Both ‘Occupy’ Marchers And Dem Politicians Rally Behind Taxing Wall Street Trades

At least 1,500 members of the National Nurses Union (NNU) and Occupy D.C. activists marched on the Treasury Department on Thursday morning to call for a “meaningful” tax on Wall Street trading — one day after Senator Tom Harkin (D-Iowa) and Rep. Peter DeFazio (D-Oregon) introduced a bill that would levy a small tax on a wide range of financial transactions.

The unplanned convergence between Democratic politicians and the protesters, who have generally refrained from making specific demands, offered a hint of how the populist energy from the “Occupy” movement might translate into policy. “Occupy Wall Street made people feel they’re part of a very large community,” said DeFazio, who has supported similar legislation in the past, in an interview with The National Memo. “As people have been awakened, they’re going to look for things to take action on.”

The White House has not been supportive of previous proposals. President Barack Obama shied away from the policy and instead revived a 2010 idea for a “financial crisis responsibility fee” when he arrived at the G20 summit in Cannes, France, this week; the fee would recoup the remaining losses from the 2008 bailout and help provide a base of support for any future rescues. (The conference itself, which brought together the most powerful economic policymakers in the world so they could meet on the elegant French Riviera, seemed designed to spark populist outrage.)

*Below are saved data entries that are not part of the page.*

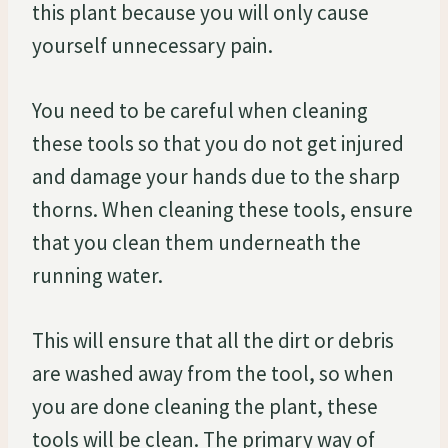
this plant because you will only cause
yourself unnecessary pain.
You need to be careful when cleaning
these tools so that you do not get injured
and damage your hands due to the sharp
thorns. When cleaning these tools, ensure
that you clean them underneath the
running water.
This will ensure that all the dirt or debris
are washed away from the tool, so when
you are done cleaning the plant, these
tools will be clean. The primary way of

Secretary of the Treasury Tim Geithner has long been skeptical of a tax — reportedly arguing against one in a September meeting with top European financial officials — and multiple high-level labor sources said they considered him the main obstacle within the administration.

“Geithner has voiced opposition but in a way that leaves the door open,” DeFazio said with a hint of optimism, indicating that he believes the secretary will only support an FTT if it is imposed by a large contingent of those countries with active financial markets, including England and other E.U. nations.

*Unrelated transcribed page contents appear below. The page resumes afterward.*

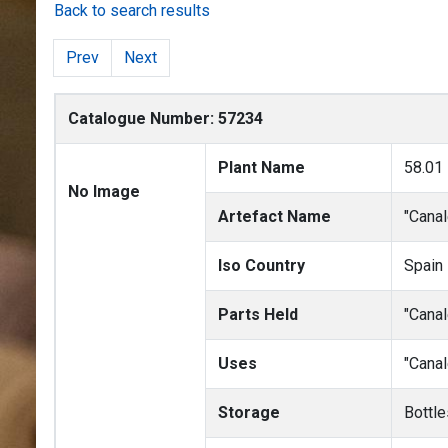
Back to search results
Prev
Next
Catalogue Number: 57234
Plant Name
58.01
No Image
Artefact Name
"Canal
Iso Country
Spain
Parts Held
"Canal
Uses
"Canal
Storage
Bottle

DeFazio and Harkin’s bill, the Wall Street Trading And Speculators Tax Act, would slap a tax of 0.03 percent (or three basis points) on transactions that occurred after the initial issuance of a stock, bond, and other kinds of securities. The rate was kept deliberately low so everything but the riskiest kinds of trades would still be profitable.

“What we want to do is maximize our revenue without hurting pension funds and self-directed IRAs,” said DeFazio, an outspoken liberal who voted against the TARP bailout in 2008. “But [we also want] a level of tax that’s adequate to drive the super-high level speculators out of the market, or at least exact a substantial revenue from them.”

Harkin’s Communications Director Kate Cyrul also argued that a higher rate “hurts the likelihood of the measure becoming law,” but the marchers in D.C. seemed unenthused by the prospect of a watered-down legislative compromise. Instead, the protesters called for a tax of 0.5 percent (or 50 basis points) — nearly 20 times higher than the rate proposed by two of the most liberal members in Congress — in order to raise $350 billion for jobs programs and infrastructure investment.

“We don’t want a token,” said Karen Higgins, a staff nurse from Boston and a national co-president of NNU. “We went through this with the health care bill, where instead of doing what is right, we did [what was easy].” The nurses don’t want to pass a small tax that critics will be able to say failed to bring in substantial new revenues or significantly change Wall Street’s behavior.

The rest of the labor movement, while not as hard-line as the nurses’ union, also wants to see a heftier tax that makes a dent in Wall Street gambling.

“The AFL-CIO believes that a 10 basis points tax would serve three critical goals: raising considerable revenue, increasing the fairness of our tax code, and deterring speculative trades that constitute either gambling or gaming the system rather than long-term investing,” said Jeff Hauser, a spokesman for the labor group.

But Democratic aides close to the legislation say going higher than three basis points risked halting many transactions, including derivative trades (and thus gutting the revenue stream), something they indicated was not a goal of their bill, even if Occupy Wall Street protesters might welcome the change.